→ **Chart interpretation exercises**:
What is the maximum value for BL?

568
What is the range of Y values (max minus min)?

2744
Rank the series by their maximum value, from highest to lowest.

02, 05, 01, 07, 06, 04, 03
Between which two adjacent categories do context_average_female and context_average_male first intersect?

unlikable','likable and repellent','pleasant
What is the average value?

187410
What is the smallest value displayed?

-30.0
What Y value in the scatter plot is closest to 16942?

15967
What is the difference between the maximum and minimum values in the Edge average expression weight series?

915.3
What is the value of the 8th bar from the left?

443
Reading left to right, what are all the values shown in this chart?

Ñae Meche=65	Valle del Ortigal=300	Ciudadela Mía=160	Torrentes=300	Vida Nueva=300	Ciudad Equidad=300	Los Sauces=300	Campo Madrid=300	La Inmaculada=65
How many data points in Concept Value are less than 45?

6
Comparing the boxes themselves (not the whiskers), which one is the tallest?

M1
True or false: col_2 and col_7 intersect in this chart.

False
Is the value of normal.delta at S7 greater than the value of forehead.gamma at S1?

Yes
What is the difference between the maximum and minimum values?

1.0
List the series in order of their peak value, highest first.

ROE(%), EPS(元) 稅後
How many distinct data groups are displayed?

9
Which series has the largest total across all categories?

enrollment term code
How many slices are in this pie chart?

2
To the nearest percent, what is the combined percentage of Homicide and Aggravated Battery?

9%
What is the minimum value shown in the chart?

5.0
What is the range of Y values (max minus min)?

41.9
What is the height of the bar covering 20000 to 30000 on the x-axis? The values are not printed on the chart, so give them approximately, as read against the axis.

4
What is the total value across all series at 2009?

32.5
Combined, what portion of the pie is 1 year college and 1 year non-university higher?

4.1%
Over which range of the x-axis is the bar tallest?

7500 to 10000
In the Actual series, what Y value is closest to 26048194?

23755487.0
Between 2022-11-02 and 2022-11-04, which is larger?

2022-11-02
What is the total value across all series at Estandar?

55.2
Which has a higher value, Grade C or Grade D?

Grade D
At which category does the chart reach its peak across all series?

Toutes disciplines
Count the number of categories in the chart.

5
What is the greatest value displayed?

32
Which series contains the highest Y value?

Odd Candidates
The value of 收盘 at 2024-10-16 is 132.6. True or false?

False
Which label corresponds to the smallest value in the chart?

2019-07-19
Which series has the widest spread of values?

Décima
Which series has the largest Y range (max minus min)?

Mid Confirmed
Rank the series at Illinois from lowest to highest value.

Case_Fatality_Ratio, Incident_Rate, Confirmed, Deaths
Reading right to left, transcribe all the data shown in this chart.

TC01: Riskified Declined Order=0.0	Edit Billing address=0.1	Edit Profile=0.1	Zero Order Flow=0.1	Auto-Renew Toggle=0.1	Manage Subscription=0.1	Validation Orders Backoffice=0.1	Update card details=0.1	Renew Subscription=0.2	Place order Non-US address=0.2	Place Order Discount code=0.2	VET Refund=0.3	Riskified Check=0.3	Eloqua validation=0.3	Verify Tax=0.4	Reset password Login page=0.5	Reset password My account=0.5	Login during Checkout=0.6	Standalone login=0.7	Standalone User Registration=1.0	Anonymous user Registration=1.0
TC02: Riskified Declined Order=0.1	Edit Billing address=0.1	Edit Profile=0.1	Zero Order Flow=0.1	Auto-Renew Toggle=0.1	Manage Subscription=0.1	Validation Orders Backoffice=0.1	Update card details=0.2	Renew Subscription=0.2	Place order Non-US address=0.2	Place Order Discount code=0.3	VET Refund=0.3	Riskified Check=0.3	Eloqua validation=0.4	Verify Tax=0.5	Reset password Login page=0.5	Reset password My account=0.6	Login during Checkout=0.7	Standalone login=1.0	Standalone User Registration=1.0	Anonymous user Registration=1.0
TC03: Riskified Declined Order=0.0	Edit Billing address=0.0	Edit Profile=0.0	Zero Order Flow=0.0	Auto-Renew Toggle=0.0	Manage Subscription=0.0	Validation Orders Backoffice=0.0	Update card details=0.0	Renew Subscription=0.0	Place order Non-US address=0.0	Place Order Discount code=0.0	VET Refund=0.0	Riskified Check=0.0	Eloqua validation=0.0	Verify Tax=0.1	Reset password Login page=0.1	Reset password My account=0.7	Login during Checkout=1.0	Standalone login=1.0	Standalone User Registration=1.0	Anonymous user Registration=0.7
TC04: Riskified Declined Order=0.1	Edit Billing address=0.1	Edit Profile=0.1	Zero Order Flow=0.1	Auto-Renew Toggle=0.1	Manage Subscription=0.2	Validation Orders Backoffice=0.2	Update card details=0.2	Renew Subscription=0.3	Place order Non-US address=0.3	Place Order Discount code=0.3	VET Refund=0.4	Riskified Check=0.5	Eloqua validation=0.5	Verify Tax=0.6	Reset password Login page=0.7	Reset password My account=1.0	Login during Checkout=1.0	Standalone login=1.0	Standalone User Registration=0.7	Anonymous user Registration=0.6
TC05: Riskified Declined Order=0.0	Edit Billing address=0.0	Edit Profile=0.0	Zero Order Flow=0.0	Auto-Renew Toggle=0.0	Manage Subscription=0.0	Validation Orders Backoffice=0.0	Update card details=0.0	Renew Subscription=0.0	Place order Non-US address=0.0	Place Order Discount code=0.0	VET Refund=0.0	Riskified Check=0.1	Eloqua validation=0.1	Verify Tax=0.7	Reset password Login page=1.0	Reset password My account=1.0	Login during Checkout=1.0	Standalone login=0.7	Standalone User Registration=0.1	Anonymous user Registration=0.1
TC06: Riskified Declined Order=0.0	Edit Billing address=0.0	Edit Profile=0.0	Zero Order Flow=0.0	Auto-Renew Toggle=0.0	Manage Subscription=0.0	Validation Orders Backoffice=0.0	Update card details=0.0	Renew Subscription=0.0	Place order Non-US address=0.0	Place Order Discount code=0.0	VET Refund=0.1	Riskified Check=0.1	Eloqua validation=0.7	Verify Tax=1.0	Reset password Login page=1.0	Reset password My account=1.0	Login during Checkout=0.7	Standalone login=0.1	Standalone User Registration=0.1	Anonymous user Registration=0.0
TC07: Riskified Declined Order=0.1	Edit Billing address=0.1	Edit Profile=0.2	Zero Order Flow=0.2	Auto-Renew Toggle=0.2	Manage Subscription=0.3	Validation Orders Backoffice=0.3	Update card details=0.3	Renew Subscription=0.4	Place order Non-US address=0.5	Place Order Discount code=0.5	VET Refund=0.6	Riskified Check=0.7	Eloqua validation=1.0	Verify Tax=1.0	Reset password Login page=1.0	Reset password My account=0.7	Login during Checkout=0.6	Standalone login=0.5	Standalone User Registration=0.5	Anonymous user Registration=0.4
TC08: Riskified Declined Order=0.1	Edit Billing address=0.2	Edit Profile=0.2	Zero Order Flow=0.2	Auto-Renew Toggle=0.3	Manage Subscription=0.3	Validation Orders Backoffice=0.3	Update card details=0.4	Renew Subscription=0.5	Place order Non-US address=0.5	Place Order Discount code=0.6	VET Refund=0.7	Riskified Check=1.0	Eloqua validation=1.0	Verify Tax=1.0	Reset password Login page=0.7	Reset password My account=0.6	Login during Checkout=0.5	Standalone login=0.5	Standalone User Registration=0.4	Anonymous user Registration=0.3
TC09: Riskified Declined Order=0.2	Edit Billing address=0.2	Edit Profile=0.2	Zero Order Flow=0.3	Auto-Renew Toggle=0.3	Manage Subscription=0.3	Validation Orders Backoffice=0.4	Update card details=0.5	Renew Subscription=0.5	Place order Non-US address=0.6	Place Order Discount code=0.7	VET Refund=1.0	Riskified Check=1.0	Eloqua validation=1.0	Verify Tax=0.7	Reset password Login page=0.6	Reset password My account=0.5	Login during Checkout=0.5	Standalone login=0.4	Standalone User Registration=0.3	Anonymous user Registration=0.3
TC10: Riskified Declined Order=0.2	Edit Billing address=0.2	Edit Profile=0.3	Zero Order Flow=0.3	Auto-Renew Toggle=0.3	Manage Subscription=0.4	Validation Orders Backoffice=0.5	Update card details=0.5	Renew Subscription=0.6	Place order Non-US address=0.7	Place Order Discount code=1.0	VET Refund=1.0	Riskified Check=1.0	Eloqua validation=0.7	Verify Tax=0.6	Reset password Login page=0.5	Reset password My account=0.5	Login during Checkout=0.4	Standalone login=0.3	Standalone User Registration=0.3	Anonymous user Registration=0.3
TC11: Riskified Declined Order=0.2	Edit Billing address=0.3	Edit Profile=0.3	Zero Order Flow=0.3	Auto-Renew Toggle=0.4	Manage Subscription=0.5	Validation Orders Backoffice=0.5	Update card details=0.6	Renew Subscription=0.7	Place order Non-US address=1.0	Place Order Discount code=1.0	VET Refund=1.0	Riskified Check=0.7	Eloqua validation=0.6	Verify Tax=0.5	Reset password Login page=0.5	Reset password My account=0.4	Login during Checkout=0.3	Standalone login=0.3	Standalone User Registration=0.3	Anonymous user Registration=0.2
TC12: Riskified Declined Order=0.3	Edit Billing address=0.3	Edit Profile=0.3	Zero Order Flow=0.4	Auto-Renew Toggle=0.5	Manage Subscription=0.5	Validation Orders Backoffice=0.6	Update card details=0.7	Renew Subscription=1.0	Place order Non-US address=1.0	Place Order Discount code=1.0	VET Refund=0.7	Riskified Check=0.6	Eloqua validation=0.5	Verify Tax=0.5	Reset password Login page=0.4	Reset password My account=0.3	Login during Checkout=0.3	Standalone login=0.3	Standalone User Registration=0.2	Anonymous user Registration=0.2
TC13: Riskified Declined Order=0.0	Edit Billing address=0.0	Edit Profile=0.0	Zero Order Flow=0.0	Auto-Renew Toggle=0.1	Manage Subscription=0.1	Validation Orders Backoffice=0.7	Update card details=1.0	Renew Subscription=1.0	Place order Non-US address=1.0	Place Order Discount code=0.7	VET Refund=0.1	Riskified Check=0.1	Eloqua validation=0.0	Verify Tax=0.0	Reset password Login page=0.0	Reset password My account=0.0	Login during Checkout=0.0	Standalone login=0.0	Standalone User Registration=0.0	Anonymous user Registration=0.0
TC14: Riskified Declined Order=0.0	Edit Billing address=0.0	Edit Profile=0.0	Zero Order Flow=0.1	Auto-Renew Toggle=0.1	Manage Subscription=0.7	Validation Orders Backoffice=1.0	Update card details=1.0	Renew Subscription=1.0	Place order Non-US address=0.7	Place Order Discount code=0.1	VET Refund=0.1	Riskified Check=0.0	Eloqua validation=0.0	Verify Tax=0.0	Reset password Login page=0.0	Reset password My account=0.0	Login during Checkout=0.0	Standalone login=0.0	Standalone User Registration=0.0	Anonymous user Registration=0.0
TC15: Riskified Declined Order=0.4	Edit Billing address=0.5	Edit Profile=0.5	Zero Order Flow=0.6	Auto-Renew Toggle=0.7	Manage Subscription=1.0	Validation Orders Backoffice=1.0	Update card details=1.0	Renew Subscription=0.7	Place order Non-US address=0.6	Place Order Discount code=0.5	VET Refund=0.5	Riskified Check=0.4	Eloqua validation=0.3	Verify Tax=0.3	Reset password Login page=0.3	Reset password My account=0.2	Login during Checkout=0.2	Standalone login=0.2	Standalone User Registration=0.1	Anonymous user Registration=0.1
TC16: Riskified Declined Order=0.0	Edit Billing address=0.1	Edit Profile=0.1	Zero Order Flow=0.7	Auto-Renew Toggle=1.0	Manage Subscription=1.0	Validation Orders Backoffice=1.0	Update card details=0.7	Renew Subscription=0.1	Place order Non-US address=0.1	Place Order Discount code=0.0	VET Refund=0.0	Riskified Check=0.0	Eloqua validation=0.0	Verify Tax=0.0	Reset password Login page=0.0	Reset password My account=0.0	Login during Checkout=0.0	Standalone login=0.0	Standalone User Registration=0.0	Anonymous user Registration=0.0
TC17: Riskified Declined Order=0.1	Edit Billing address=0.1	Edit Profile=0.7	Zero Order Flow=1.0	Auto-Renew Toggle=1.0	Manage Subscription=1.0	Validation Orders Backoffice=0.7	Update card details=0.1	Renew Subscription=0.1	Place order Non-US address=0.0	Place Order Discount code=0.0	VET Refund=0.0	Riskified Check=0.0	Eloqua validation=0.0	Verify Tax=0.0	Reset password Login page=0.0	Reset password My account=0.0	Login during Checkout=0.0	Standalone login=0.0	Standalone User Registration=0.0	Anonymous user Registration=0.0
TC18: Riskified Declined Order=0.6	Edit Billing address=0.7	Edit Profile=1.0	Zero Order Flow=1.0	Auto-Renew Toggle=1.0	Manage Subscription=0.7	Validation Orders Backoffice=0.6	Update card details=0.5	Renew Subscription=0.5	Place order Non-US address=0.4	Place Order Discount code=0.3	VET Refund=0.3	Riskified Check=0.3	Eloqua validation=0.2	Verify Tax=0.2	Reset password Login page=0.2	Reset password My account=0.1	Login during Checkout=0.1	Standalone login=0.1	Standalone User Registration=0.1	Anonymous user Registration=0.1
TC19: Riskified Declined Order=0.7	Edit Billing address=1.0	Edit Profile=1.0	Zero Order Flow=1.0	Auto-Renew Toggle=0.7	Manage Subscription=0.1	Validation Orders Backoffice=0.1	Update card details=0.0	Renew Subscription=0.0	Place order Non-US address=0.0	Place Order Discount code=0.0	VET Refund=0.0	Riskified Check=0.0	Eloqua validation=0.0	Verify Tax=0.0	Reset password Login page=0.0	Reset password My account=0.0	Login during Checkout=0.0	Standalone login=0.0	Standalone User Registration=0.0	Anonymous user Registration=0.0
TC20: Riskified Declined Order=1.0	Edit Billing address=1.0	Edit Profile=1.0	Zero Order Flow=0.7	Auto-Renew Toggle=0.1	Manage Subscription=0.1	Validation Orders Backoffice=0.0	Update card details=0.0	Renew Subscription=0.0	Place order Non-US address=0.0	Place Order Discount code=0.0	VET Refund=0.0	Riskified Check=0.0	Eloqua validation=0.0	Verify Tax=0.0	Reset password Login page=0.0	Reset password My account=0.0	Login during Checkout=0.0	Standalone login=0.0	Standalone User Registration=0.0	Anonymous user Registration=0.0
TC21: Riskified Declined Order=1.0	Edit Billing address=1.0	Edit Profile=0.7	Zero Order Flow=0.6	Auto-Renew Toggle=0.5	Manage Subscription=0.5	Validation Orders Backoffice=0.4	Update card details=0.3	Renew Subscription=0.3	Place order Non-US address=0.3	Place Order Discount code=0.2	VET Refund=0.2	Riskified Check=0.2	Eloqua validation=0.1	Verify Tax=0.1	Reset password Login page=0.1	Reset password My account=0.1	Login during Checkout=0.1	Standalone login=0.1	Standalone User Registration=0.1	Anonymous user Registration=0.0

→ **THE PROBLEM**:
Switch each "maximum" to "largest" in the stretch from the start of the material through the line containing "Combined, what portion", keeping everything else unchanged. Return only those lines.

→ **THE COMPLETED TASK**:
What is the largest value for BL?

568
What is the range of Y values (max minus min)?

2744
Rank the series by their largest value, from highest to lowest.

02, 05, 01, 07, 06, 04, 03
Between which two adjacent categories do context_average_female and context_average_male first intersect?

unlikable','likable and repellent','pleasant
What is the average value?

187410
What is the smallest value displayed?

-30.0
What Y value in the scatter plot is closest to 16942?

15967
What is the difference between the largest and minimum values in the Edge average expression weight series?

915.3
What is the value of the 8th bar from the left?

443
Reading left to right, what are all the values shown in this chart?

Ñae Meche=65	Valle del Ortigal=300	Ciudadela Mía=160	Torrentes=300	Vida Nueva=300	Ciudad Equidad=300	Los Sauces=300	Campo Madrid=300	La Inmaculada=65
How many data points in Concept Value are less than 45?

6
Comparing the boxes themselves (not the whiskers), which one is the tallest?

M1
True or false: col_2 and col_7 intersect in this chart.

False
Is the value of normal.delta at S7 greater than the value of forehead.gamma at S1?

Yes
What is the difference between the largest and minimum values?

1.0
List the series in order of their peak value, highest first.

ROE(%), EPS(元) 稅後
How many distinct data groups are displayed?

9
Which series has the largest total across all categories?

enrollment term code
How many slices are in this pie chart?

2
To the nearest percent, what is the combined percentage of Homicide and Aggravated Battery?

9%
What is the minimum value shown in the chart?

5.0
What is the range of Y values (max minus min)?

41.9
What is the height of the bar covering 20000 to 30000 on the x-axis? The values are not printed on the chart, so give them approximately, as read against the axis.

4
What is the total value across all series at 2009?

32.5
Combined, what portion of the pie is 1 year college and 1 year non-university higher?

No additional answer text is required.